Le medesime fonti riferiscono che durante i colloqui si evidenzieranno i progressi compiuti da Damasco nel rafforzamento delle proprie capacità di contrasto al terrorismo, mentre Ankara ribadirà la determinazione a intensificare ulteriormente il coordinamento bilaterale in questo settore. Tra i dossier chiave all'ordine del giorno figurano anche i recenti sviluppi nel processo di reintegrazione della Siria nord-orientale sotto l'autorità del governo centrale.

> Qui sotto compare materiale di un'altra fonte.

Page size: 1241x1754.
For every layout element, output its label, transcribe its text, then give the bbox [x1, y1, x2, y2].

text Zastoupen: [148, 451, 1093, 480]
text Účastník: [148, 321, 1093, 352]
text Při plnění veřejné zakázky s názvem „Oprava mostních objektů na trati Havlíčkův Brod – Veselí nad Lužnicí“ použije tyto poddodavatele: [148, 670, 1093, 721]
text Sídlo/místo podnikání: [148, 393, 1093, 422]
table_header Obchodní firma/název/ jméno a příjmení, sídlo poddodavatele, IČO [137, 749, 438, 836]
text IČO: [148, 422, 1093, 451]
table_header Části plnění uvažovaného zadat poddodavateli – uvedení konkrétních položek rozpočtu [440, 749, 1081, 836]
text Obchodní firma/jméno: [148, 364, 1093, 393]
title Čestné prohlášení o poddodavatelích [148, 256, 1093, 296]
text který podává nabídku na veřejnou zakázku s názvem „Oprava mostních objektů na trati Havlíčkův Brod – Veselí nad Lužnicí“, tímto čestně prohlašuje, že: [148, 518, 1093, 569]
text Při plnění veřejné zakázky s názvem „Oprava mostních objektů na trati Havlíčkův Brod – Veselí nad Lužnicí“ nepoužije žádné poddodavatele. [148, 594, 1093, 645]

I dossier regionali e le tensioni in Medio Oriente
Ampio spazio sarà riservato al contesto regionale e, in particolare, alle politiche condotte da Israele. La Türkiye ribadirà che qualsiasi azione israeliana volta a destabilizzare la Siria è da ritenersi inaccettabile, sottolineando come la fine immediata degli attacchi nella Striscia di Gaza e dell'occupazione nel sud del Libano rappresenti una condizione imprescindibile per la stabilità dell'intera regione.
Infine, è previsto che il ministro Fidan illustri il sostegno di Ankara agli sforzi diplomatici volti a favorire un cessate il fuoco tra Stati Uniti e Iran, a garantire la riapertura dello Stretto di Hormuz alla navigazione internazionale e a raggiungere una pace duratura nel Medio Oriente.